確信を持って話す

 偉大なリーダーやパワフルな演説家、有名な起業家といった人たちは、カリスマ性があるという印象を持たれている場合が多い。このような人たちが口を開けば、人々は耳を傾ける。この人たちは、セールスの達人であり、複雑な物事をシンプルに語る能力に長けていて、どのような人にも行動を促すことができる。

 しかし、こうした人たちをよく見ると、ある要素を共通して持っていることに気づく。それは、強い確信を持って語っていることだ。自分の主張には疑問の余地がなく、成果は約束されていて、提唱する行動が確実に有効であると語る。たとえば、ファイナンシャルアドバイザー業務のように、客観的な数字が絶対視されるはずの分野でも、強い自信を持って語るファイナンシャルアドバイザーのほうが顧客に支持されるという研究結果がある。

 語り手が自信を持って話せば、聞き手はその人物の言っていることが正しいと考える可能性が高まる。どのファイナンシャルアドバイザーが最も役立つアドバイスをしてくれるのか、前もって確実なことは言えない。しかし、ファイナンシャルアドバイザーが確信を持って語れば、その人物の言葉が間違っているのではないかとはあまり思われない。自信満々に見えるからだ。

 ところが、ほとんどの人は、確信を持って語るのではなく、その正反対の話し方をしてしまう。チームのリーダーとしてリーダーシップを振るう際や、顧客への売り込みを行う際にも、私たちは自分の言葉に予防線を張りたくなることが多い。「この方法でうまくいくかもしれません」「この戦略が有効だと思います」「私には、これが最善の行動に思えます」などと言う。 

 このように予防線を張ることが好ましい結果につながる場合もあるが、言葉のインパクトは弱まる場合が多い。この種の言い回しを用いると、聞き手が助言に従わなかったり、提案を採用しなかったりする可能性が高まる。語り手が自信なさげに見えてしまうからだ。

 では、いついかなる場合にも、予防線を張る言葉を発してはならないのか。そこまで言うつもりはない。しかし、その類いの言葉を慎重に用いるべきであることは間違いない。確信がないことを聞き手に伝えたいのであればそれでかまわないが、そうした言葉遣いに慣れると、特に何の意味もなく、そのような言葉を発するようになる。それは好ましくない。

 実は、発言の説得力を弱めずに、不確実性を相手に伝えることのできる表現もある。たとえば、筆者らの共同研究によれば、一般論として断定を留保する言葉よりも、個人の認識として断定を留保する言葉のほうが説得力を持つ。たとえば、「このやり方がうまくいくように見える」よりも、「私には、このやり方がうまくいくように見える」と言ったほうがよい。そのほうが自信を持っていそうに聞こえるからだ。話し手がそれなりの自信を抱いていて、主張を自分自身と結びつけることができるのだろうと聞き手は感じる。その結果、聞き手が話に耳を貸す可能性が高くなる。
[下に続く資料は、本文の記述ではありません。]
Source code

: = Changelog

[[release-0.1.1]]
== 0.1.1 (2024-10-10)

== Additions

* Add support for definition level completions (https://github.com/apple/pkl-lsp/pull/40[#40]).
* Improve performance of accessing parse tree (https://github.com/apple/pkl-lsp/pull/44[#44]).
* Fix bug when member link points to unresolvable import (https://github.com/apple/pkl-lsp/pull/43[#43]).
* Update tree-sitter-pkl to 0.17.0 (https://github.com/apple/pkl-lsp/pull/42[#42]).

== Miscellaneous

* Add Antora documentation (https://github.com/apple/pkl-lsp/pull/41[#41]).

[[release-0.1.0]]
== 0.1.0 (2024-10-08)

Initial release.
 同様に、強い確信を聞き手に伝えたい場合は、確実性を表す言葉を用いよう。たとえば、ある人物が「必要不可欠」な人材だとか、ある戦略が「言うまでもなく」有効だとか、ある行動が「明らかに」最善だと述べれば、あらゆる疑念を消し去れる。

 このように確実性を表現する言葉は、物事が完全に明確だというメッセージを伝えることができる。語り手が自信を持っていて、どのような行動を取るべきかがはっきりしているという印象が生まれるのだ。その結果、聞き手は語り手の言うことを聞き、その提案に従う可能性が高まる。